Curcumin is the main biological active polyphenolic compound present in the rhizomes of turmeric (Curcuma longa Linn.), has a wide biological and pharmacological profile. It has been reported to possess anti-oxidative, anti-inflammatory and anti-carcinogenic properties [1–3]. Many clinical study reports have revealed that curcumin has many beneficial properties in the treatment of various diseases in man such as pancreatic cancer and inflammatory bowel disease [4,5]. Despites these promising effects a poor oral absorption due to its extremely low aqueous solubility and rapid metabolism result in very low oral systemic bioavailability, thus limiting its clinical use. In order to overcome bioavailability drawbacks, this work proposes inclusion of curcumin into liposomal carriers.

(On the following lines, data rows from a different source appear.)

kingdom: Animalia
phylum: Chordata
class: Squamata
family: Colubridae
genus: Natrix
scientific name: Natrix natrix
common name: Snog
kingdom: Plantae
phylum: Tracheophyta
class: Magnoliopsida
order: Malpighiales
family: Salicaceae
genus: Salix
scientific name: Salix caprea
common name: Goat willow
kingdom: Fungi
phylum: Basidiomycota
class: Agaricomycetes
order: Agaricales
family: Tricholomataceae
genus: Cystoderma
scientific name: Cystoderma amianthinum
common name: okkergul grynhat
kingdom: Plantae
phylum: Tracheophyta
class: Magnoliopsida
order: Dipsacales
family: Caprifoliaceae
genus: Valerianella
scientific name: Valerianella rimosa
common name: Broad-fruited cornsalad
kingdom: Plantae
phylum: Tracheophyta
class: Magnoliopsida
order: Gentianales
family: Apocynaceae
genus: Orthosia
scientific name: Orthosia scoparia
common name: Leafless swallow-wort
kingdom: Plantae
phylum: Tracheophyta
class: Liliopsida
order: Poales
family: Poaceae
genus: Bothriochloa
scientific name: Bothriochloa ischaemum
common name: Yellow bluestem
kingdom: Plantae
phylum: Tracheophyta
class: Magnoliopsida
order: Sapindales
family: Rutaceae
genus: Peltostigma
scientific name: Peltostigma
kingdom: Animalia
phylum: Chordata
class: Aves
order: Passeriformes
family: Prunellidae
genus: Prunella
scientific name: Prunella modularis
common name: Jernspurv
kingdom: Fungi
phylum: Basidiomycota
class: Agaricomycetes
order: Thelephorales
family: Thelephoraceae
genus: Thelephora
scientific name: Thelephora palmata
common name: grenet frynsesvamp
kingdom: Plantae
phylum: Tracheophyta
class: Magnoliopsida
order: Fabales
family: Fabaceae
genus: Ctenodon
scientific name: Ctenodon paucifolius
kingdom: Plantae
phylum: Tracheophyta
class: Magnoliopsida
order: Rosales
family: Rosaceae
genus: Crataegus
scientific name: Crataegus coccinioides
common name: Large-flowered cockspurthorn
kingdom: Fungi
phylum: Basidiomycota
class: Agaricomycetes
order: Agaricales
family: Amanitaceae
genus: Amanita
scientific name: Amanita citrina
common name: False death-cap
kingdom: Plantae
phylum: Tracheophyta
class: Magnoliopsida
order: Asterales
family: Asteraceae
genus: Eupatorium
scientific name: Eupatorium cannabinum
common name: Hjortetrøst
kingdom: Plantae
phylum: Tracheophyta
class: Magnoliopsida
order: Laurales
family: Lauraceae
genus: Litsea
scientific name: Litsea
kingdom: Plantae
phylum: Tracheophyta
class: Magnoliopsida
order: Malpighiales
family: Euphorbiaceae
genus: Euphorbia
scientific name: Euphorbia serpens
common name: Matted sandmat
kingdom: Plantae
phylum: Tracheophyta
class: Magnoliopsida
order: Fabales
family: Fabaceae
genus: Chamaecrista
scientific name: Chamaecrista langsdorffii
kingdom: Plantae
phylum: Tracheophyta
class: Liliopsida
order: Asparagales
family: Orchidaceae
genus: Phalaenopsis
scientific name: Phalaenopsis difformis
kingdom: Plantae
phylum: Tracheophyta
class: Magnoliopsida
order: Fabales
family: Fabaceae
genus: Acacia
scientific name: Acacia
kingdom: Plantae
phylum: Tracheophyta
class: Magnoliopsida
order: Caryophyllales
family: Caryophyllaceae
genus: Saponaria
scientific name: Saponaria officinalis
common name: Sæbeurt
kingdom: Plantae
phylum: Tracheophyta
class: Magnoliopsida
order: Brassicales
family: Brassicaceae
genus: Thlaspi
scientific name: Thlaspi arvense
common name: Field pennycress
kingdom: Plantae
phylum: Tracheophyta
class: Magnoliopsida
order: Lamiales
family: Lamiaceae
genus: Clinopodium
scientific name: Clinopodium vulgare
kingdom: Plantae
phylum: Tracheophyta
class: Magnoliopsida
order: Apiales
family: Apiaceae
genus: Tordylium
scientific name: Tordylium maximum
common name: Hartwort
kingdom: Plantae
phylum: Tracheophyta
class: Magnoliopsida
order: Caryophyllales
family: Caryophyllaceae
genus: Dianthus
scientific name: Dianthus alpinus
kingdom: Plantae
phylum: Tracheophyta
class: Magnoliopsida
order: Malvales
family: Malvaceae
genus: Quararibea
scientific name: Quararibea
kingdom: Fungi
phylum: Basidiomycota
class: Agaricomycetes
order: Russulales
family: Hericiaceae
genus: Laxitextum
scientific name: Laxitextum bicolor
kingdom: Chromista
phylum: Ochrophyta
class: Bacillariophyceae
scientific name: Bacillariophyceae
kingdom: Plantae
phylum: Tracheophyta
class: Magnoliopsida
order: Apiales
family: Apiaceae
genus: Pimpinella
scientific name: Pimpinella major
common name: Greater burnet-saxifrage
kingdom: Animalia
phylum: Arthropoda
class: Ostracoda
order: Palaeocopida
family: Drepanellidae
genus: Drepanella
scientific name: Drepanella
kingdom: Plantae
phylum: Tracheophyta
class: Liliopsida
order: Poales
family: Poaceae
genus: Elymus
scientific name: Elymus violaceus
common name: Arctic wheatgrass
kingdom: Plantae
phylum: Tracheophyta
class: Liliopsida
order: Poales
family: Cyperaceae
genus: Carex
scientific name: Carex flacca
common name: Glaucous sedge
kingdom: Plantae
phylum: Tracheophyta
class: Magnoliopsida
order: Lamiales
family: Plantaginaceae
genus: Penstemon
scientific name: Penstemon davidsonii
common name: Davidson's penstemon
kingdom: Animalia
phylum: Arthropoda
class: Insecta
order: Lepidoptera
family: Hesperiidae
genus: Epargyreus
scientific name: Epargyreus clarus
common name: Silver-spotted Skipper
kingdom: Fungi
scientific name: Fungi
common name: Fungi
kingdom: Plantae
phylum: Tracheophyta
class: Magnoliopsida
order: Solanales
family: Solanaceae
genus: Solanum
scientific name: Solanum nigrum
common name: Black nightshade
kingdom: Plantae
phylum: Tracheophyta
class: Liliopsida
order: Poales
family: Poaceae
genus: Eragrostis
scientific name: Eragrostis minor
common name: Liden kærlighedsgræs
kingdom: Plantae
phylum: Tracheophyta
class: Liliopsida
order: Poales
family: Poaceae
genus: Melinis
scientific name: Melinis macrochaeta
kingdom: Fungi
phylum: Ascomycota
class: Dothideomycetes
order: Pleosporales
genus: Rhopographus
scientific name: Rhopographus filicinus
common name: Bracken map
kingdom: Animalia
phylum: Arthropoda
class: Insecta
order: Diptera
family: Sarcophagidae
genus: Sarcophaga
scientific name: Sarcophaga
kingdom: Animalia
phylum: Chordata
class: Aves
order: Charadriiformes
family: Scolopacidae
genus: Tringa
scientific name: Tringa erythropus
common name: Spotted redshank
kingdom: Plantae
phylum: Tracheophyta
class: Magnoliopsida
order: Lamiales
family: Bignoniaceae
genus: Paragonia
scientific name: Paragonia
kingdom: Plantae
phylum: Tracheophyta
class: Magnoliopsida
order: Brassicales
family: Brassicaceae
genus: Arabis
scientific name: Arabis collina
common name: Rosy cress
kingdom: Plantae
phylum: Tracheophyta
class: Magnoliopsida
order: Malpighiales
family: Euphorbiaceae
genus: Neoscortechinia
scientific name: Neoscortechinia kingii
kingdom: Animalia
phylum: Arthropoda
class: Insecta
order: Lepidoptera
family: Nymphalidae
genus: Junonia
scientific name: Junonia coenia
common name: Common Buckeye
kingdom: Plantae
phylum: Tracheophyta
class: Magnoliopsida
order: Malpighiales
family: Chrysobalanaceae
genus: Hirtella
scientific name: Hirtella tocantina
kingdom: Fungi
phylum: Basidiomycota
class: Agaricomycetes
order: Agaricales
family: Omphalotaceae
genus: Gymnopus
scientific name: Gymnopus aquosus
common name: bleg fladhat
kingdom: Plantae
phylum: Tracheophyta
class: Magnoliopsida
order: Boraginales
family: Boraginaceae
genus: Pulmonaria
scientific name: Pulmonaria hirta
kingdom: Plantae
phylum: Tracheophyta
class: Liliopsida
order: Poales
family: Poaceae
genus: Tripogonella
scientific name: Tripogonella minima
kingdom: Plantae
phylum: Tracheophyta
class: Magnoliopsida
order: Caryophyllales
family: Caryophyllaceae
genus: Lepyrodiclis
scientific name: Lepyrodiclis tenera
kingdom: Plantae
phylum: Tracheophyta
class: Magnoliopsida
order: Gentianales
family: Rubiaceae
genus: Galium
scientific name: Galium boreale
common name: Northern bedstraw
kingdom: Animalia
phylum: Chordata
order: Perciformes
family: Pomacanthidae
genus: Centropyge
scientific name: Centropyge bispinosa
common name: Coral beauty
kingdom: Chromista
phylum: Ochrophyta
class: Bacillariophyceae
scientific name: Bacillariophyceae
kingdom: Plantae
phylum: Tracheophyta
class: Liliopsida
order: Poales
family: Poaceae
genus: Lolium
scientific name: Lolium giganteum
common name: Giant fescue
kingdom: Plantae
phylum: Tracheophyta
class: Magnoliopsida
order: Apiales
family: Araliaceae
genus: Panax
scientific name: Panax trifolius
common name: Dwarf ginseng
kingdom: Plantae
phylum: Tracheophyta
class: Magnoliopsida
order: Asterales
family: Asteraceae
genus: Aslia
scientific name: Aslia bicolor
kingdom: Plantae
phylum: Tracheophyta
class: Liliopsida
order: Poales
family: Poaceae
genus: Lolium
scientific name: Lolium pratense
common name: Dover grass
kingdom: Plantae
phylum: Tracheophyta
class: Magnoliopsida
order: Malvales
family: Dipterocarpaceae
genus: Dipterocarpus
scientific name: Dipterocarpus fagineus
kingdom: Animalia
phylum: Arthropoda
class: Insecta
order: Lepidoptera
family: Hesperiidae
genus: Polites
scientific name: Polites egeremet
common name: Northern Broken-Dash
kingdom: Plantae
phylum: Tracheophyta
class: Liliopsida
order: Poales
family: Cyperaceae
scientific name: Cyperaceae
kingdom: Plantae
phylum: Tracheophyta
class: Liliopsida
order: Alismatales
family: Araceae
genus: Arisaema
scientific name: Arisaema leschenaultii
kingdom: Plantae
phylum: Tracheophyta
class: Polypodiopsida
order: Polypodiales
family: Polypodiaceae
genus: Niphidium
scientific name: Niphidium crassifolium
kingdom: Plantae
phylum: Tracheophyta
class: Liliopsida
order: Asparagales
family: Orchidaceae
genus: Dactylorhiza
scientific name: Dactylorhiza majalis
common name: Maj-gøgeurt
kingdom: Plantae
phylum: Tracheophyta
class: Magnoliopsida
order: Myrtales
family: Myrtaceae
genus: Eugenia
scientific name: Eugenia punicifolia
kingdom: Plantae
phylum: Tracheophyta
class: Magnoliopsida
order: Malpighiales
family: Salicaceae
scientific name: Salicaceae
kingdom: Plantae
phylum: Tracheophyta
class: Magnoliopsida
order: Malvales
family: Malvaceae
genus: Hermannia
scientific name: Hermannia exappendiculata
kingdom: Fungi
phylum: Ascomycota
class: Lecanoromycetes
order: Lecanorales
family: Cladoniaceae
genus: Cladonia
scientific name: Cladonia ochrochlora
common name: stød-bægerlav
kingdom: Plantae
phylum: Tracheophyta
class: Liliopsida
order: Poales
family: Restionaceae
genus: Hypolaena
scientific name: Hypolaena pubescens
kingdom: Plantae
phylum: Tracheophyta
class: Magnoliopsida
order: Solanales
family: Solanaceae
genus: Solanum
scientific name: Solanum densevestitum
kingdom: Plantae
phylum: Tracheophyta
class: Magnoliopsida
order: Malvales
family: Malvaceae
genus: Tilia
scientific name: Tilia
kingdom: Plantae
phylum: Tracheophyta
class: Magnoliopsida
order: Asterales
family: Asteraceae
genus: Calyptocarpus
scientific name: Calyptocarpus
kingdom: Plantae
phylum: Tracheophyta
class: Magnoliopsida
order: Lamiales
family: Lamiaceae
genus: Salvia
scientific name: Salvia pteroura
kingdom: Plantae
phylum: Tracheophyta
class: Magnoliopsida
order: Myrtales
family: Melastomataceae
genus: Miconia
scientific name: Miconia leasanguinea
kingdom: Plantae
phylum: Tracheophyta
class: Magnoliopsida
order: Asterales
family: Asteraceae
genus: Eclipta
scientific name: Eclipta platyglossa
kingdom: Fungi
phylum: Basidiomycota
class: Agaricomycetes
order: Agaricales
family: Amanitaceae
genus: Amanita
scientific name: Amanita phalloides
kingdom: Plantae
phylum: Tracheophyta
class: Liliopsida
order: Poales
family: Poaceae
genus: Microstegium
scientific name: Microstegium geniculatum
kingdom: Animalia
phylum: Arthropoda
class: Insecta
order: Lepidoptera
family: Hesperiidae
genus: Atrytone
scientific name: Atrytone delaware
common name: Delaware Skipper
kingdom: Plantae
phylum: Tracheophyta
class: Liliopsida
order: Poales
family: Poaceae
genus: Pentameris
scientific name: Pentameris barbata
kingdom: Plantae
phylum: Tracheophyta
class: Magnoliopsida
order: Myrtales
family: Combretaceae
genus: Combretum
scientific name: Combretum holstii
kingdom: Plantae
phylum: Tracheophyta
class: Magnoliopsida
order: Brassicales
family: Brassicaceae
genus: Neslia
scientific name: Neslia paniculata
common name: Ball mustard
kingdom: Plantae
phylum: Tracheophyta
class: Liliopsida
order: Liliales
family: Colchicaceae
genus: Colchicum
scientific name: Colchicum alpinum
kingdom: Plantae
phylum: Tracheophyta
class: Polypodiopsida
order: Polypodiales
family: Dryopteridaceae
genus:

Liposomes were prepared by thin layer evaporation technique using phospholipon 90G, cholesterol and PEG-GSPE. Temperature of rehydration of thin film and curcuminamounts were optimized in order to maximise efficiency of entrapment of drug inside the vesicles. Vesicles were characterized by dynamic light scattering and HPLC/DAD. The pharmacokinetic profile was tested in mice after i.p administration using stealth and conventional vesicles and an alcoholic solution of the drug. After two hours administration organs (liver, spleen, intestine, mesentery and lung) were removed and curcumin dosed by HPLC/DAD/MS analysis.

Liposomal inclusion increases bioavailability of curcumin in plasma, in particular, stealth formulation. A different accumulation was found among the different tested formulations. A further advantage of PEGylated liposomes is the high EE% of curcumin in the vesicles (70% compared to 47% of conventional liposomes).

References: [1] Ruby et al. (1995) Cancer Lett 94: 79–83.

[2] Lukita et al. (2002) Shock 17: 399–403.

[3] Johnson et al. (2007) Cancer Lett 255: 170–181.

[4] Dhillon et al. (2006)J Clin Oncol 24: 14151.

[5] Holt et al. (2005) Dig Dis Sci 50: 2191–2193.